To put simply, for something as simple as a leave application, the students were first required to file an application and get it signed by warden (and if the warden calls to the parents to confirm the same, it could be a “frame-up” which can risk the student’s safety). In some cases, the students require the head of departments (HODs) signature, which means that the student will have to meet the HOD to get his signature and then finally on the day of leaving will need a security clearance.
But with SpaceBasic, it has become an end-to-end automated process. A process that on an average takes a day, can now be easily done in 2-3 minutes. Besides this, the platform is also involved in creating equal opportunities for underprivileged students. The platform is working with companies in India and the US to give students in the rural or tier 2 colleges the access to jobs or skill enhancing opportunities.

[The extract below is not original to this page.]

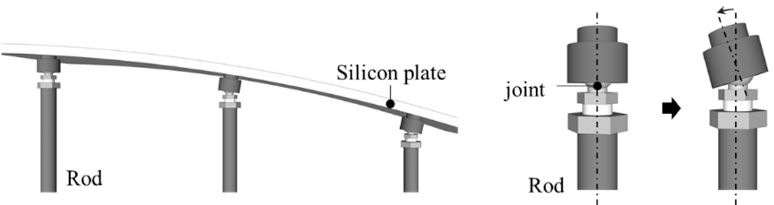
Figure 3. Joints implanted at the end of the rods to ensure the silicon plate remains smooth.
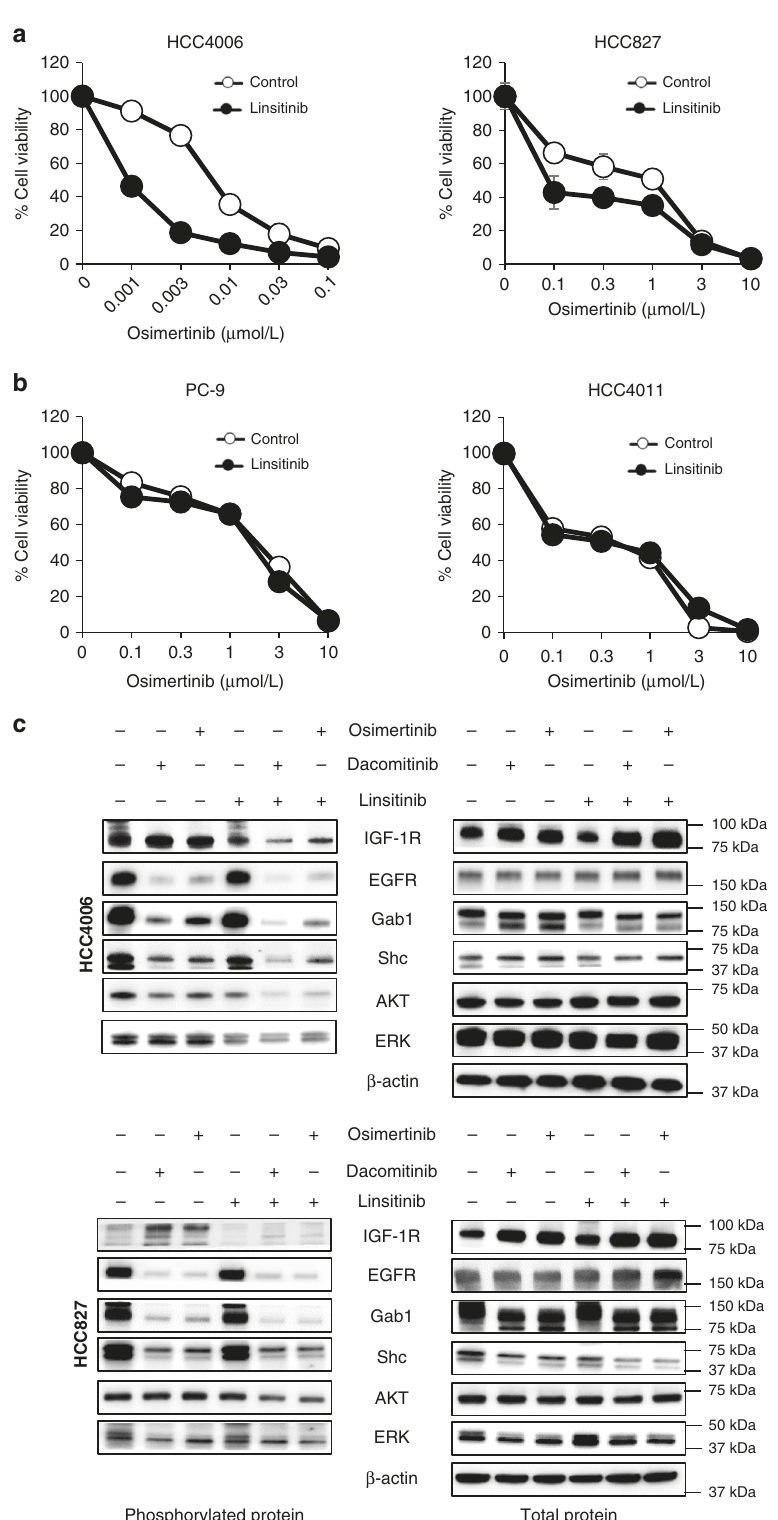
Fig. 5 IGF-1R inhibitor inhibited the viability of AXL-low tumor cells exposed to osimertinib. AXL-low expressing ( a ) and AXL-high expressing ( b ) EGFR - mutated NSCLC cell lines were treated with various concentrations of osimertinib for 72 h in the presence or absence of linsitinib (1 μ mol/L), and cell viability was determined. The percentage of growth is shown relative to untreated controls. Data are presented as mean ± s.d. Each sample was assayed in triplicate, with each experiment repeated at least three times independently. c HCC4006 and HCC827 cells were treated with osimertinib (30 and 300 nmol/L, respectively), dacomitinib (30 and 300 nmol/L, respectively), and/or linsitinib (1 μ mol/L). After 72 h, the cells were lysed, and the indicated proteins were detected by western blotting. Data shown are representative of three independent experiments. Bars indicate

These companies reach out to students for skill development training, jobs and other such programmes. Shankar says, “With our platform, students from rural and tribal backgrounds have the same opportunities as that of students from privileged colleges.” She has also been invited as a speaker for the UN’s One Million Global Youth Leaders for Sustainable Development programmes launched in Geneva.
“I had the honour to speak about my company SpaceBasic at the United Nations, Geneva as one of the 9 youth entrepreneur speakers from around the world. We were also engaged in a panel discussion. As a youth leader, I aim to actively contribute to the mission of 1M2030 – to build a global movement of one million global youth leaders for sustainable development to carry the 17 SDGs to 2030 and beyond,” she tells us.